*** Block opens ***
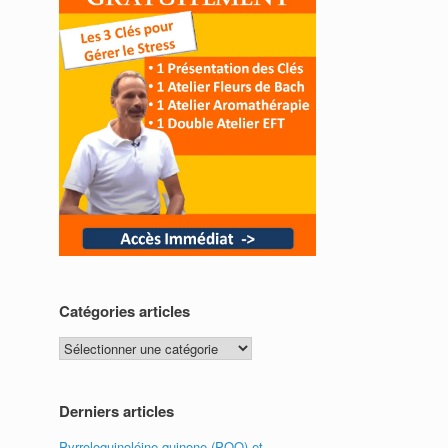
Catégories articles
Catégories
articles
Derniers articles
Pyrroloquinoléine quinone (PQQ) et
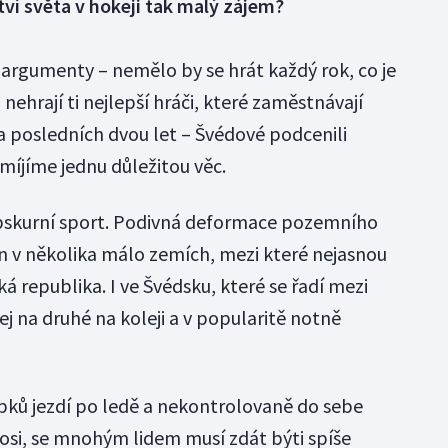
ví světa v hokeji tak malý zájem?
 argumenty – nemělo by se hrát každý rok, co je
ehrají ti nejlepší hráči, které zaměstnávají
a posledních dvou let – Švédové podcenili
íjíme jednu důležitou věc.
obskurní sport. Podivná deformace pozemního
en v několika málo zemích, mezi které nejasnou
á republika. I ve Švédsku, které se řadí mezi
ej na druhé na koleji a v popularitě notně
pků jezdí po ledě a nekontrolovaně do sebe
si, se mnohým lidem musí zdát býti spíše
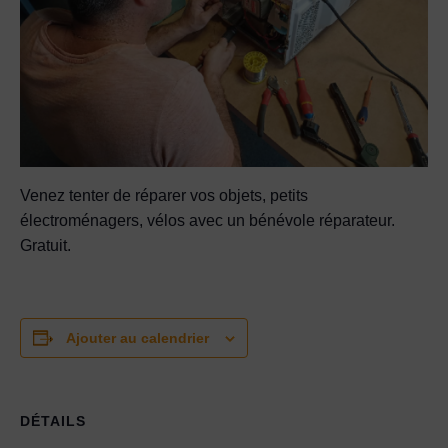
Venez tenter de réparer vos objets, petits
électroménagers, vélos avec un bénévole réparateur.
Gratuit.
Ajouter au calendrier
DÉTAILS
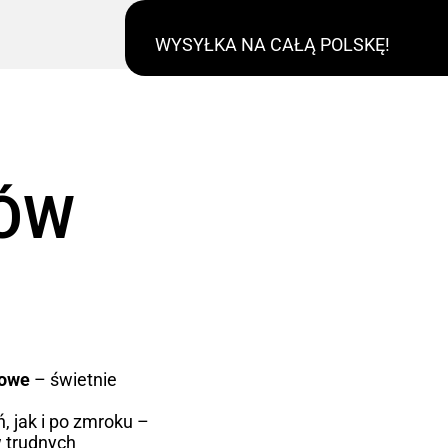
WYSYŁKA NA CAŁĄ POLSKĘ!
RÓW
kowe
– świetnie
, jak i po zmroku –
 trudnych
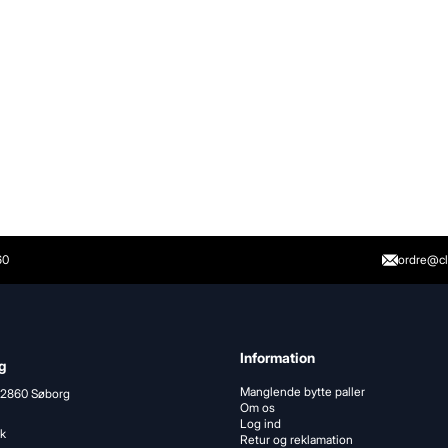
60
ordre@cl
Information
g
Manglende bytte paller
 2860 Søborg
Om os
Log ind
k
Retur og reklamation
*** Block closes ***
*Work instruction*.
Return each line of the items above that contains the string "které", treating uppercase and lowercase letters as distinct.

*Response below*.
ehrají ti nejlepší hráči, které zaměstnávají
en v několika málo zemích, mezi které nejasnou
á republika. I ve Švédsku, které se řadí mezi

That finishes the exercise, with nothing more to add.